[Start of section]

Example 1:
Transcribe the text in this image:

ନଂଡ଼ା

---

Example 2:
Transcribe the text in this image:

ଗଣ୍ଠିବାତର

[End of section]

--- Action item ---
The entries above are to be retyped exactly, with nothing left out.

--- Answer to the problem ---
Example 1:
Transcribe the text in this image:

ନଂଡ଼ା

---

Example 2:
Transcribe the text in this image:

ଗଣ୍ଠିବାତର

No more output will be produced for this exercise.